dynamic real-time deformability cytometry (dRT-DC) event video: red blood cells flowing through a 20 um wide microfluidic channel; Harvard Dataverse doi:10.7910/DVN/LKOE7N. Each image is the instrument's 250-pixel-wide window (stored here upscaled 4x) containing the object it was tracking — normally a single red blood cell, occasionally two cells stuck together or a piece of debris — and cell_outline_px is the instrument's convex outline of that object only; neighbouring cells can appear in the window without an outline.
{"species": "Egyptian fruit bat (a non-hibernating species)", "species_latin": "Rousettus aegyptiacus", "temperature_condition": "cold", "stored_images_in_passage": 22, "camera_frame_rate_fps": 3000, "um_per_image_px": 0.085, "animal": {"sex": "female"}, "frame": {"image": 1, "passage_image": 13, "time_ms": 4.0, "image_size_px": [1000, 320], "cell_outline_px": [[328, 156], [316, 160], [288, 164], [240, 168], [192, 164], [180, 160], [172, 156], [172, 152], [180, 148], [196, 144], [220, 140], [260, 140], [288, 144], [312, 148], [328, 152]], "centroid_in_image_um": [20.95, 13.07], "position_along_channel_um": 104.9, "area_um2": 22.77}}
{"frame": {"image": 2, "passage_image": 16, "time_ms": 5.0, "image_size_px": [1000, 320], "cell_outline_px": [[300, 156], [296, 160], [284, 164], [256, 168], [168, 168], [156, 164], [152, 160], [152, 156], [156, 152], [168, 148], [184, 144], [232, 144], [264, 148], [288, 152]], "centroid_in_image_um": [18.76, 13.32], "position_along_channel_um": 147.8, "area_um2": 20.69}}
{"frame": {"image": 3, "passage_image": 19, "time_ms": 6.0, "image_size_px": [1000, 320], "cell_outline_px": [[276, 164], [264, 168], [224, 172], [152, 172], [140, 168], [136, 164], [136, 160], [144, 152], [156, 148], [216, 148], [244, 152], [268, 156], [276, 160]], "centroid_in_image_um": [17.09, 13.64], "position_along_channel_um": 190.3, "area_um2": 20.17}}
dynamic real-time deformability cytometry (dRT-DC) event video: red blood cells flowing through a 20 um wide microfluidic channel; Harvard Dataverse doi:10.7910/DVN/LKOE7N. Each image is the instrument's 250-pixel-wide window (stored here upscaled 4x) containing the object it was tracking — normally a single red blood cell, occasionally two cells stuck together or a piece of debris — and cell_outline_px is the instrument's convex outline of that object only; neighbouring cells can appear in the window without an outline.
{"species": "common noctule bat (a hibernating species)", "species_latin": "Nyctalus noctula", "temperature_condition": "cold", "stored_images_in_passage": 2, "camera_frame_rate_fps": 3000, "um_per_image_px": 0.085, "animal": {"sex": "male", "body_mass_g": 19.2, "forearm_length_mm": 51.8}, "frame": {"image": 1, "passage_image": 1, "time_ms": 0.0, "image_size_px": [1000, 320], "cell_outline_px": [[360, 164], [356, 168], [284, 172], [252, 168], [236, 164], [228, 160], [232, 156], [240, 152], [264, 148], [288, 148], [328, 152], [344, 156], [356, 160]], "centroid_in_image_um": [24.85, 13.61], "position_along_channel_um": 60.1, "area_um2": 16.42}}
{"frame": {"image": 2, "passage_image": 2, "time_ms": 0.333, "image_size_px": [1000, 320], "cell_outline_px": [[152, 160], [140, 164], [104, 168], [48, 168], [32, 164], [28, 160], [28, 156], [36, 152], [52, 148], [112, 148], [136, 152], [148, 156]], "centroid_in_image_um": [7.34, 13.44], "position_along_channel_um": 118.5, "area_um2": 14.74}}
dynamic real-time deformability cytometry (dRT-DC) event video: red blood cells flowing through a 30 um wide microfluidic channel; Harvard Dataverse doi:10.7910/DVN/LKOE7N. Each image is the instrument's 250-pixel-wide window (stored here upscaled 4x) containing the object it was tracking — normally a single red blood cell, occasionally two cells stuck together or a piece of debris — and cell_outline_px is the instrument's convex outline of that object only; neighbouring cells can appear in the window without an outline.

## WHAT THE TASK ASKS
Retype the listing exactly, in full.

## SOLVED PROBLEM
dynamic real-time deformability cytometry (dRT-DC) event video: red blood cells flowing through a 20 um wide microfluidic channel; Harvard Dataverse doi:10.7910/DVN/LKOE7N. Each image is the instrument's 250-pixel-wide window (stored here upscaled 4x) containing the object it was tracking — normally a single red blood cell, occasionally two cells stuck together or a piece of debris — and cell_outline_px is the instrument's convex outline of that object only; neighbouring cells can appear in the window without an outline.
{"species": "Egyptian fruit bat (a non-hibernating species)", "species_latin": "Rousettus aegyptiacus", "temperature_condition": "cold", "stored_images_in_passage": 22, "camera_frame_rate_fps": 3000, "um_per_image_px": 0.085, "animal": {"sex": "female"}, "frame": {"image": 1, "passage_image": 13, "time_ms": 4.0, "image_size_px": [1000, 320], "cell_outline_px": [[328, 156], [316, 160], [288, 164], [240, 168], [192, 164], [180, 160], [172, 156], [172, 152], [180, 148], [196, 144], [220, 140], [260, 140], [288, 144], [312, 148], [328, 152]], "centroid_in_image_um": [20.95, 13.07], "position_along_channel_um": 104.9, "area_um2": 22.77}}
{"frame": {"image": 2, "passage_image": 16, "time_ms": 5.0, "image_size_px": [1000, 320], "cell_outline_px": [[300, 156], [296, 160], [284, 164], [256, 168], [168, 168], [156, 164], [152, 160], [152, 156], [156, 152], [168, 148], [184, 144], [232, 144], [264, 148], [288, 152]], "centroid_in_image_um": [18.76, 13.32], "position_along_channel_um": 147.8, "area_um2": 20.69}}
{"frame": {"image": 3, "passage_image": 19, "time_ms": 6.0, "image_size_px": [1000, 320], "cell_outline_px": [[276, 164], [264, 168], [224, 172], [152, 172], [140, 168], [136, 164], [136, 160], [144, 152], [156, 148], [216, 148], [244, 152], [268, 156], [276, 160]], "centroid_in_image_um": [17.09, 13.64], "position_along_channel_um": 190.3, "area_um2": 20.17}}
dynamic real-time deformability cytometry (dRT-DC) event video: red blood cells flowing through a 20 um wide microfluidic channel; Harvard Dataverse doi:10.7910/DVN/LKOE7N. Each image is the instrument's 250-pixel-wide window (stored here upscaled 4x) containing the object it was tracking — normally a single red blood cell, occasionally two cells stuck together or a piece of debris — and cell_outline_px is the instrument's convex outline of that object only; neighbouring cells can appear in the window without an outline.
{"species": "common noctule bat (a hibernating species)", "species_latin": "Nyctalus noctula", "temperature_condition": "cold", "stored_images_in_passage": 2, "camera_frame_rate_fps": 3000, "um_per_image_px": 0.085, "animal": {"sex": "male", "body_mass_g": 19.2, "forearm_length_mm": 51.8}, "frame": {"image": 1, "passage_image": 1, "time_ms": 0.0, "image_size_px": [1000, 320], "cell_outline_px": [[360, 164], [356, 168], [284, 172], [252, 168], [236, 164], [228, 160], [232, 156], [240, 152], [264, 148], [288, 148], [328, 152], [344, 156], [356, 160]], "centroid_in_image_um": [24.85, 13.61], "position_along_channel_um": 60.1, "area_um2": 16.42}}
{"frame": {"image": 2, "passage_image": 2, "time_ms": 0.333, "image_size_px": [1000, 320], "cell_outline_px": [[152, 160], [140, 164], [104, 168], [48, 168], [32, 164], [28, 160], [28, 156], [36, 152], [52, 148], [112, 148], [136, 152], [148, 156]], "centroid_in_image_um": [7.34, 13.44], "position_along_channel_um": 118.5, "area_um2": 14.74}}
dynamic real-time deformability cytometry (dRT-DC) event video: red blood cells flowing through a 30 um wide microfluidic channel; Harvard Dataverse doi:10.7910/DVN/LKOE7N. Each image is the instrument's 250-pixel-wide window (stored here upscaled 4x) containing the object it was tracking — normally a single red blood cell, occasionally two cells stuck together or a piece of debris — and cell_outline_px is the instrument's convex outline of that object only; neighbouring cells can appear in the window without an outline.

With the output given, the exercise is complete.